The layers of those two cell types mimic the placental barrier, the gatekeeper (or filter) that controls flow between the maternal and fetal circulatory systems, including nutrients that must pass, but also foreign agents like viruses that must be blocked.

A concentration gradient of glucose (green dots) is generated across the microengineered placental barrier to drive glucose transport from the maternal to fetal compartments. (credit: Cassidy Blundell et al./Lab on a Chip)

In their new study, the Penn researchers have demonstrated that the two layers of cells continue to grow and develop while inside the chip, undergoing a process known as “syncytialization.”

“The placental cells change over the course of pregnancy,” explained Dan Huh, the Wilf Family Term Assistant Professor of Bioengineering in Penn’s School of Engineering and Applied Science. “During pregnancy, the placental trophoblast cells actually fuse with one another to form an interesting tissue called syncytium. The barrier also becomes thinner as the pregnancy progresses, and with our new model we’re able to reproduce this change.

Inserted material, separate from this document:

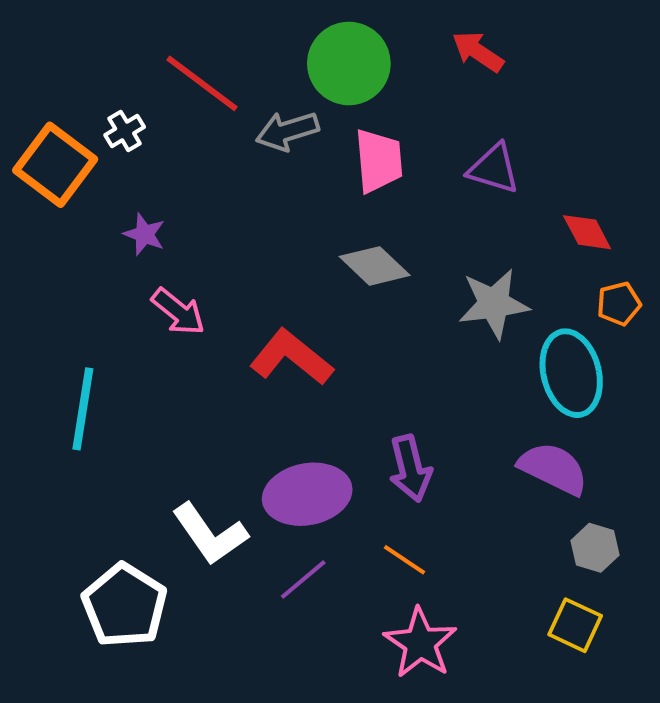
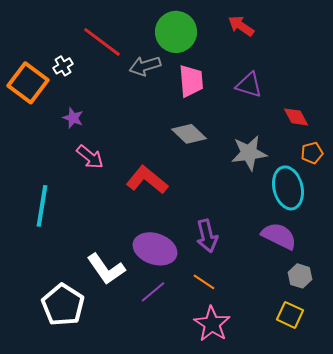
purple ellipse: (307, 494) -> (155, 249), turned 30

“This process is very important because it affects placental transport and was a critical aspect not represented in our previous model.”

The Penn team validated the new model by showing glucose transfer rates across this syncytialized barrier matched those measured in perfusion studies of donated human placentae.

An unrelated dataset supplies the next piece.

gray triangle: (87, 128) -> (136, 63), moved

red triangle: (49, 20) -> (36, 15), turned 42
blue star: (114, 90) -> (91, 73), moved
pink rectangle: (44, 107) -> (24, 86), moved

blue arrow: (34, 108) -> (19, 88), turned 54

“The placenta is arguably the least understood organ in the human body,” Huh said, “and much remains to be learned about how transport between mother and fetus works at the tissue, cellular and molecular levels. An isolated whole organ is an not ideal platform for these types of mechanistic studies.”

Studies of preterm birth

While the placenta-on-a-chip is still in the early stages of testing, researchers at Penn and beyond are already planning to use it in studies on preterm birth. The rate of preterm birth is still about 10 to 11 percent of all pregnancies.

“Eventually,” Huh said, “we hope to leverage the unique capabilities of our model to demonstrate the potential of organ-on-a-chip technology as a new strategy to innovate basic and translational research in reproductive biology and medicine.”

The study was published in the journal Lab on a Chip. The research was supported by the March of Dimes Prematurity Research Center at the University of Pennsylvania and the National Institutes of Health.

Abstract of A microphysiological model of the human placental barrier

During human pregnancy, the fetal circulation is separated from maternal blood in the placenta by two cell layers – the fetal capillary endothelium and placental trophoblast. This placental barrier plays an essential role in fetal development and health by tightly regulating the exchange of endogenous and exogenous materials between the mother and the fetus. Here we present a microengineered device that provides a novel platform to mimic the structural and functional complexity of this specialized tissue in vitro. Our model is created in a multilayered microfluidic system that enables co-culture of human trophoblast cells and human fetal endothelial cells in a physiologically relevant spatial arrangement to replicate the characteristic architecture of the human placental barrier. We have engineered this co-culture model to induce progressive fusion of trophoblast cells and to form a syncytialized epithelium that resembles the syncytiotrophoblast in vivo. Our system also allows the cultured trophoblasts to form dense microvilli under dynamic flow conditions and to reconstitute expression and physiological localization of membrane transport proteins, such as glucose transporters (GLUTs), critical to the barrier function of the placenta. To provide a proof-of-principle for using this microdevice to recapitulate native function of the placental barrier, we demonstrated physiological transport of glucose across the microengineered maternal–fetal interface. Importantly, the rate of maternal-to-fetal glucose transfer in this system closely approximated that measured in ex vivo perfused human placentas. Our “placenta-on-a-chip” platform represents an important advance in the development of new technologies to model and study the physiological complexity of the human placenta for a wide variety of applications.